As I am sure many of you have heard (and if you have not, then I am jealous that you have been hiding under a rock, curled up and well-rested), last week Mr. Banksy managed to pull a new one on us.
Shortly after the hammer came down on the item for the final bidding of $1.2 millions dollars, the canvas of “Girl With Balloon” by famous anonymous artist, Banksy, began to pass through a shredder installed in the frame. The alarms went off, the staff took away the painting in panic and now a week later, the painting’s value raises another million dollars and the woman who bid on the painting decided to keep it, half shredded and all.
Since his Tate Gallery stunt of 2003, this guy (or girl, because everything is possible nowadays), has been in the headlines for years after. Never before had something like that been attempted in reputable museums. In 2013 he came back with his Better Out Than In exhibit, where he made all of New York his museum institution that housed his artworks. Then in 2015, he produced the unhappiest place on earth, Dismaland, where he gathered a group of fellow street artists and created a (literal) theme park filled with themes of apocalypse, anti-consumerism, and pointed social critiques on celebrity culture, immigration, and law enforcement. Lastly in 2017 with his Walled off Hotel experience in Bethlehem, West Bank where he constructed a hotel with the “worst view in the world” across an alley from the 26-foot wall that separates Israelis from Palestinians.
Many criticisms of his work revolve around its being inherently negative, critical, derivative, only interesting to dumb people (looking at you,
As for me, Banksy is and always will be one of the most important artists in the history of art.
The reason I believe he is important is not only through the messages he/she/they portrays (now I am assuming it is a collective group of people), but the way that those messages are portrayed.
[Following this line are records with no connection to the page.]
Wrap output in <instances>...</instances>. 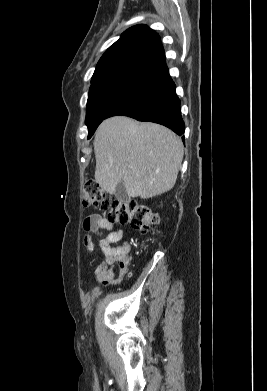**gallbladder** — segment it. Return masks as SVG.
<instances>
[{
  "label": "gallbladder",
  "instance_id": "obj_1",
  "mask_svg": "<svg viewBox=\"0 0 267 391\" xmlns=\"http://www.w3.org/2000/svg\"><path fill=\"white\" fill-rule=\"evenodd\" d=\"M115 197L118 201L126 202L129 200V196L127 194L126 188L123 182H119L116 186Z\"/></svg>",
  "mask_w": 267,
  "mask_h": 391
}]
</instances>
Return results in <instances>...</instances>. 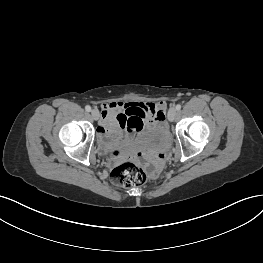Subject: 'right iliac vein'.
<instances>
[{
	"mask_svg": "<svg viewBox=\"0 0 263 263\" xmlns=\"http://www.w3.org/2000/svg\"><path fill=\"white\" fill-rule=\"evenodd\" d=\"M91 116L94 120H98L100 116L99 111L97 109L91 110Z\"/></svg>",
	"mask_w": 263,
	"mask_h": 263,
	"instance_id": "obj_1",
	"label": "right iliac vein"
}]
</instances>
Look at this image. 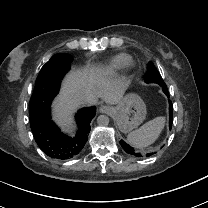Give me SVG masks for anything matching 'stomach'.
<instances>
[{"instance_id":"stomach-1","label":"stomach","mask_w":208,"mask_h":208,"mask_svg":"<svg viewBox=\"0 0 208 208\" xmlns=\"http://www.w3.org/2000/svg\"><path fill=\"white\" fill-rule=\"evenodd\" d=\"M111 108V116L124 133L138 127L146 117V105L137 94H127L116 107Z\"/></svg>"}]
</instances>
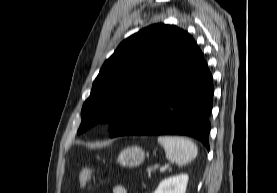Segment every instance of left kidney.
<instances>
[{"label": "left kidney", "mask_w": 277, "mask_h": 193, "mask_svg": "<svg viewBox=\"0 0 277 193\" xmlns=\"http://www.w3.org/2000/svg\"><path fill=\"white\" fill-rule=\"evenodd\" d=\"M187 183V174H180L169 177L160 182L154 193H185Z\"/></svg>", "instance_id": "left-kidney-1"}]
</instances>
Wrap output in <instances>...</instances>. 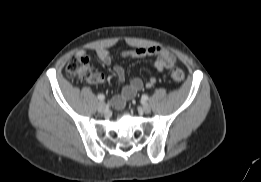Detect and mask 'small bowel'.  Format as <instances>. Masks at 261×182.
Instances as JSON below:
<instances>
[{
	"instance_id": "obj_1",
	"label": "small bowel",
	"mask_w": 261,
	"mask_h": 182,
	"mask_svg": "<svg viewBox=\"0 0 261 182\" xmlns=\"http://www.w3.org/2000/svg\"><path fill=\"white\" fill-rule=\"evenodd\" d=\"M78 56H85V51H79L77 53ZM96 55L98 59L104 65H111L113 62V55L104 48H98L96 50ZM120 58H132L139 59L144 57H155L154 66L158 72H163L172 68L176 63L175 56L164 47H138L131 51H120L117 54ZM115 79L118 83H122L125 80V70L120 65H114L113 67ZM105 77L101 73H96L90 79L91 82L100 84L104 81ZM156 83V77L151 76L144 83L143 80L139 77L133 78L128 85H126L120 94L115 95L112 98V104L120 109L124 106L126 100L135 96L145 85L150 88Z\"/></svg>"
}]
</instances>
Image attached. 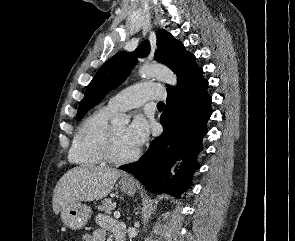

Banksy’s art has long been rife with political overtones, as he once told his friend, the author Tristan Manco, that he likes “the political edge” of his work. “All graffiti is low-level dissent, but stencils have an extra history,” he said. “They’ve been used to start revolutions and to stop wars.”
Indeed, Banksy seems to be mounting his own revolution against the social politics of the world. But even though politics and activism are frequently referenced by artists (both little-known and famous), the immediacy and accessibility of Banksy’s politically-inspired work makes it especially potent. “All art is political in some way, but Banksy always has that quick response,” Rachel Campbell Johnston, the London Times art critic, told The Daily Beast. “It’s prominent because it’s in the moment and visible to the public. He uses art as a weapon. I think many artists use politics in order to get into galleries, whereas Banksy does the opposite.”
While some art critics think Banksy’s art is too obvious, others think his on-the-nose political one-liners are genius. It is very sharp, almost like a political cartoonist joke that you find in newspaper columns with a punchline.
Another thing that makes Banksy one of the most important figures in art history is that even though his artwork fetches hundreds of thousands of dollars at auction without his consent, Banksy gives it away for free. He/she/they isn’t/aren’t represented by galleries (that we know of), and as a result, he’s/she’s/they’re entirely in control of his/her/their own narrative.
At the moment, the value of his artwork is skyrocketing by the second. Already his famous shredding has been adapted into pop culture by McDonalds, Perrier, and even IKEA.